Take it personal- A Challenge to the Deeper Learning Community

August 13, 2016

By Drew Schrader


In his excellent piece untangling the myth, hype, and hope of personalized learning, Phil McCrae notes:

Personalized learning, as promoted under a new canopy of blended learning, is neither a pedagogic theory nor a coherent set of learning approaches, regardless of the proposed models. In fact, personalized learning is an idea struggling for an identity (McRae 2014, 2010).

This struggle for identity and the confusion around differences in terminology like individualized, blended, and personalized learning underscore the lack of coherence and the prevalence of confusion (Curtis, 2014).  What is really critical is noting that personalization and blended learning are not pedagogies. The temptation might be to lump that insight into the case for the general disorder around these approaches. But that fact is actually more problematic for those of us interested in outcomes that prepare students for a lifetime of learning opportunities and needs.

In the absence of a corresponding pedagogy, blended and personalized approaches becomes, to steal a phrase from Stephen Downs, “redressing old models in new clothes.” And, further borrowing, new versions of old models don’t produce new results.

Stephen Downs points to the key insight missing from delineations of personalized learning: Personalized learning is something that is done to you, while personal learning is something you do for yourself. The aim of most schools and educators as evidenced in countless mission and vision statements, is to produce passionate, self-directed, lifelong learners. Part of the answer to “Where are the expert learners” is to ask “Where are the models that design with personal learning as an end rather than personalized learning as a means?”

Back to McCrae, he goes on in the quote above to note:

A description of personalization that’s tightly linked to technology-mediated individualization “anywhere, anytime” is premised on archaic ideas of teaching machines imagined early in the 20th century (McRae 2013).

The modern version of the “teaching machine” are self-paced computer-based programs. Unfortunately, this is often what comes to mind when we think about “realizing the potential of digital learning.” In essence, this approach takes a “one-size fits all” model of education and assuming the solution is to make it come in more sizes; to “standardize personalization” as McCrae puts it. But again, we are dressing an old model in new clothes.  While no doubt gains can be made by zeroing in on a student’s zone of proximal development and tailoring content to their current skill level, what we haven’t shifted is the outcomes we are after.

Rather than pursuing the perfect playlist generating algorithms to expertly shepherd students through an old, outdated, one-sized model, we need to clarify the knowledge, skills and attributes of personal, self-organizing learning and engineer our models of learning to reach those results.
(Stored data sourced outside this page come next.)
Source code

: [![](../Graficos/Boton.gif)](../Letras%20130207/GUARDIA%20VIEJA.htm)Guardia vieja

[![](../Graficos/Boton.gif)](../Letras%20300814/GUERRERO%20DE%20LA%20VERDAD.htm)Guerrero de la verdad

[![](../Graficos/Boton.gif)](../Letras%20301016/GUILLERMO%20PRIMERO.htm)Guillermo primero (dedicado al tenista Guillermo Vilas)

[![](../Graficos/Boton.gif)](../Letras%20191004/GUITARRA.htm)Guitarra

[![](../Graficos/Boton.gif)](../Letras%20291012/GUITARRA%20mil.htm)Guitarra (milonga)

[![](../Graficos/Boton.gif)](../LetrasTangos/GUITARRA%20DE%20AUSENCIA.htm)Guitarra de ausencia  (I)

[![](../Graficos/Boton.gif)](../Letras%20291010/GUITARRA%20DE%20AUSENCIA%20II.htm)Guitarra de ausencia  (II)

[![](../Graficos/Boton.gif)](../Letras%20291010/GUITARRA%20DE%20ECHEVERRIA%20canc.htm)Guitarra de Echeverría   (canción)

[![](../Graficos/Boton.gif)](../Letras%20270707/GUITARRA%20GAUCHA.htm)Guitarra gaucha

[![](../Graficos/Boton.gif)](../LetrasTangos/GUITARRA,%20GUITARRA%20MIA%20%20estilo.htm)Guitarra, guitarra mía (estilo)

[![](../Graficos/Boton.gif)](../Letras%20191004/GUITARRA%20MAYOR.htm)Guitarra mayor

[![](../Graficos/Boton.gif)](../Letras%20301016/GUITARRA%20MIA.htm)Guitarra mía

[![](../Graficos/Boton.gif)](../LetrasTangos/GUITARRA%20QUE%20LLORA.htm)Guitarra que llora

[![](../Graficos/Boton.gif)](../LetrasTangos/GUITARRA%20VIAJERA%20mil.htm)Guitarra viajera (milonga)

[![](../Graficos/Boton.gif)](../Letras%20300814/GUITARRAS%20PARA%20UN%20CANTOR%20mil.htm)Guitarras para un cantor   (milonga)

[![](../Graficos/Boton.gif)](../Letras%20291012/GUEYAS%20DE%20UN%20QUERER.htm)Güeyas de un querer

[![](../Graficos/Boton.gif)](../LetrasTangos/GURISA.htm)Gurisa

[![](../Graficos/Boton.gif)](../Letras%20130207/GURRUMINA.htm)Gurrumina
Rather than merely making the path through existing curricular knowledge tighter and more adaptive to individual needs, we need models that moves students through increasing levels of independence and self-organization, culminating in the expert, lifelong learners we all profess to desire.

If we are genuinely after new results, technology can and will clearly play a part in those new outcomes. For educators interested in ways to make the inclusion of rich, student-centered technology into their practice, the place to start is selecting a model that supports the results you are after, and maximizing the tools and concepts related to blending and personalizing within that model. Many of the purported benefits of blending/personalizing are features of transformative school models like the one NTN helps communities implement.

To that end, those of us in the Deeper Learning community need to take responsibility for connecting the waves of tools being developed to transform how students learn to our long commitment to what kinds of learning truly matter.  We must continue to promote value of deeper learning outcomes as well as what it looks like for students to produce evidence of achieving those outcomes.  Attention to outcomes is the foundation for the models we have designed. Continued refinement of those outcomes and ongoing model redesign that thoughtfully incorporates new tools to accelerates how our models achieve those outcomes more consistently with more students is key to realizing the best of the hopes of the blended and personalized movement.  Then, teacher personalized can be rightly seen as part of progressions that lead to students becoming experts of their own learning.